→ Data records
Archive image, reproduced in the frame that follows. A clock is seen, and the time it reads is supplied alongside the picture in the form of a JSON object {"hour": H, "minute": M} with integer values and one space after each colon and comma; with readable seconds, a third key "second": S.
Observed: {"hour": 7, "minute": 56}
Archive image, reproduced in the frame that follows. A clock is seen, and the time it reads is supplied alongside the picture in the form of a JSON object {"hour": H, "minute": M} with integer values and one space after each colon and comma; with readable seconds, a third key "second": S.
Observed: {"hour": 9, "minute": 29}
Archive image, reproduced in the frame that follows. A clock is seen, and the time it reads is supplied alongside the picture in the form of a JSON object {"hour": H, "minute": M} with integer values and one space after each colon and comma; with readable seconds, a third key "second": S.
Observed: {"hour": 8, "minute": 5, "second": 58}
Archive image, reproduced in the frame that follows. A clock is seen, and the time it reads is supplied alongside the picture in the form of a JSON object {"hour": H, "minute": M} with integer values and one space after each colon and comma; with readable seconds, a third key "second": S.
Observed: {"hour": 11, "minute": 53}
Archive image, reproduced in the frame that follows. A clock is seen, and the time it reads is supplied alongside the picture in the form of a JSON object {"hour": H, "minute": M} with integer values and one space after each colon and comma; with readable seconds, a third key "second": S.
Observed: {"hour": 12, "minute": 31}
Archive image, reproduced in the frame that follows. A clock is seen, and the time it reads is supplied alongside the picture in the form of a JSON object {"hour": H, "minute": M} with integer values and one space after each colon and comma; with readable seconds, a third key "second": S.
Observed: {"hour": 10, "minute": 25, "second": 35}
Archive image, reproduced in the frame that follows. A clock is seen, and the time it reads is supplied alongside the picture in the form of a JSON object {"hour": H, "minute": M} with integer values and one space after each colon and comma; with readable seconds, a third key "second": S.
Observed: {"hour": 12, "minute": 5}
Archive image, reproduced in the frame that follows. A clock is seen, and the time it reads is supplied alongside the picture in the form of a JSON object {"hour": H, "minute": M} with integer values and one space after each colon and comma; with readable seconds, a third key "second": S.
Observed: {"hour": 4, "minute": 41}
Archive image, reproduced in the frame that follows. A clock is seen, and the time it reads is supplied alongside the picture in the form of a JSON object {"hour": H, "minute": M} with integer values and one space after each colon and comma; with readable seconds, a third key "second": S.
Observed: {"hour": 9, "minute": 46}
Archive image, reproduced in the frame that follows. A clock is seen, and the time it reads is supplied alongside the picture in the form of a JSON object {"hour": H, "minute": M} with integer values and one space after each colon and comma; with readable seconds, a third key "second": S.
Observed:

→ TASK PROMPT
Return each line above that contains the word "Observed", copied unchanged.

→ FINAL RESULT
Observed: {"hour": 7, "minute": 56}
Observed: {"hour": 9, "minute": 29}
Observed: {"hour": 8, "minute": 5, "second": 58}
Observed: {"hour": 11, "minute": 53}
Observed: {"hour": 12, "minute": 31}
Observed: {"hour": 10, "minute": 25, "second": 35}
Observed: {"hour": 12, "minute": 5}
Observed: {"hour": 4, "minute": 41}
Observed: {"hour": 9, "minute": 46}
Observed:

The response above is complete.